Детство мое прошло в заводском общежитии – доме богатого купца-оптовика. Когда грабили награбленное, дом наскоро переоборудовали под коммунальное бытие. Впрочем, поначалу, совсем недолго, в здании помещался районный комитет левых эсеров – скоротечных союзников большевиков. Без сомнения, сюда в сверкающем, как светлое будущее, лимузине наезжала «эсеровская богородица» Мария Спиридонова. Специалисты по отстрелу великих князей, эсеры, увы, не владели подлинно научным методом борьбы за власть. Это их и погубило. Вскоре после июльского мятежа 1918 года особняк «купчины толстопузого» отдали рабочим Второго молокозавода. Необъятный жилфонд, где, бывалочи, маялся дурью богатый оптовик, говоривший на четырех языках и коллекционировавший Матисса, при помощи фанерных перегородок поделили на тридцать восемь комнаток. С тех пор если одна семья наслаждалась кудрявой головой лепного купидончика, грозившего пальчиком с потолка, то другая ячейка общества имела перед глазами более прозаические части оного тельца. Когда же в субботу вечером все хозяйки разом на трех коммунальных кухнях начинали стирать белье в совершенно одинаковых оцинкованных корытах, по коридорам общежития полз такой густой туман, что ходить можно было только ощупью. В остальные дни корыта в три ряда висели на стенах, словно щиты предков в рыцарском замке.

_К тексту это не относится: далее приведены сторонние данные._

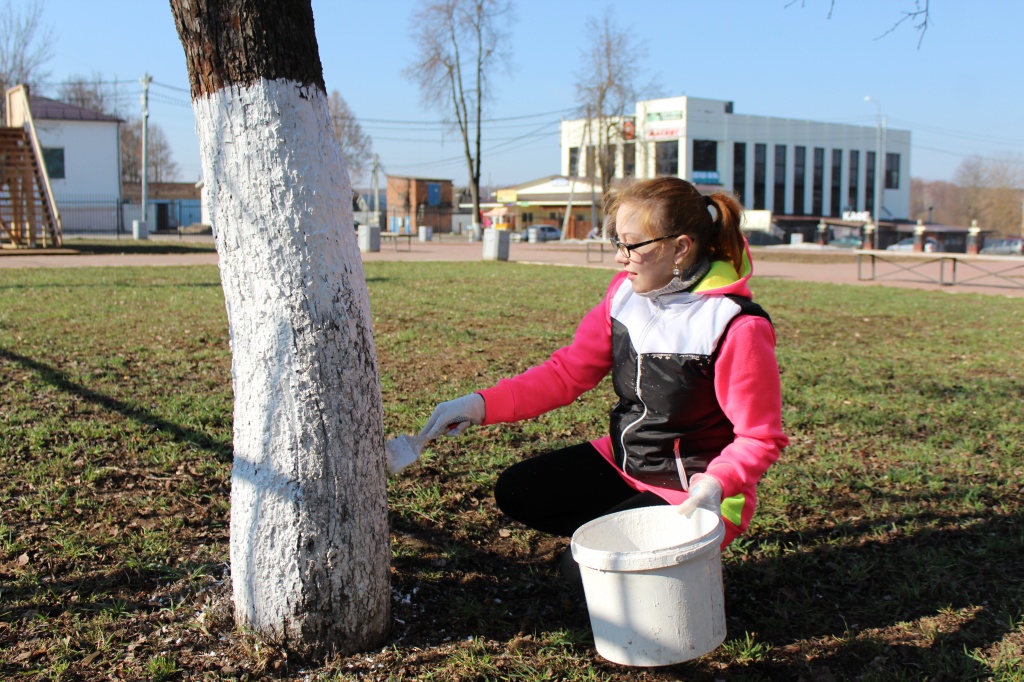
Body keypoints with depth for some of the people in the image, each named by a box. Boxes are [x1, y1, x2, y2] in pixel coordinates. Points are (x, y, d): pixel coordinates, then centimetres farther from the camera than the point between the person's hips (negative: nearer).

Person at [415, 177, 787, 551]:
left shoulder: (739, 329, -25)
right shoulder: (625, 292, -5)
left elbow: (760, 437, -18)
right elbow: (568, 371, -3)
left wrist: (716, 484, -37)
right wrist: (483, 404, -13)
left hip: (697, 497, -7)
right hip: (623, 461, 7)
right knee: (515, 492, 1)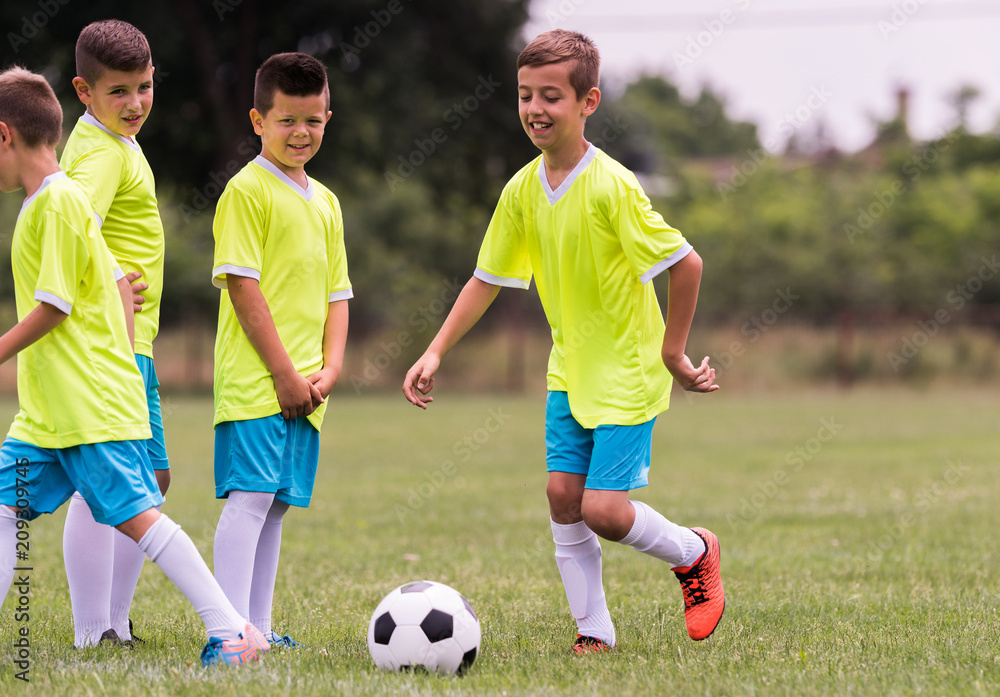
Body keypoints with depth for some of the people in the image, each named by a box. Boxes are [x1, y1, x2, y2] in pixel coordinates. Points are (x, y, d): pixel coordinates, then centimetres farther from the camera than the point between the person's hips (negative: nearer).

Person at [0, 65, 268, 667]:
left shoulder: (57, 202, -14)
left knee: (137, 516, -8)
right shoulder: (50, 201, 16)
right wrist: (119, 361, 20)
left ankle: (232, 631, -4)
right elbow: (118, 285, 20)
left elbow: (51, 307, -18)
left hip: (95, 409, -10)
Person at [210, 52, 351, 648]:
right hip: (255, 377, -7)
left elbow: (337, 293, 18)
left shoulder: (325, 202, 17)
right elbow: (243, 286, -12)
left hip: (304, 386, 7)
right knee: (250, 497, -13)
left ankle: (258, 628, 15)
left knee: (277, 504, 9)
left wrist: (331, 368, 2)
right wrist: (283, 372, -15)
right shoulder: (247, 191, -7)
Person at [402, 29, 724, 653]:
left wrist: (673, 353, -12)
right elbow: (488, 279, 9)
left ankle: (695, 554, 18)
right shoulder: (523, 191, 0)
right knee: (562, 494, -1)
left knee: (603, 510, -11)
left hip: (628, 371, -6)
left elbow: (687, 264, -19)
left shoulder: (612, 187, -22)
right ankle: (594, 633, 11)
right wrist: (435, 353, 2)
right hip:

Потом, как рассказывают, была война, такая долгая и кровавая, что новоиспеченный генералиссимус на победном банкете поднял тост не за мужество, не за героизм, но за долготерпение своих подданных.
У нас, ребят, родившихся в пятидесятых, имелась некоторая подробность: одни были детьми отцов-фронтовиков, другие – отпрысками родителей, не поспевших на поле брани. «Так ли это важно?» – спросите вы. Отвечу: в будни, наверное, и не очень важно, но вот в праздники, особенно 9 Мая…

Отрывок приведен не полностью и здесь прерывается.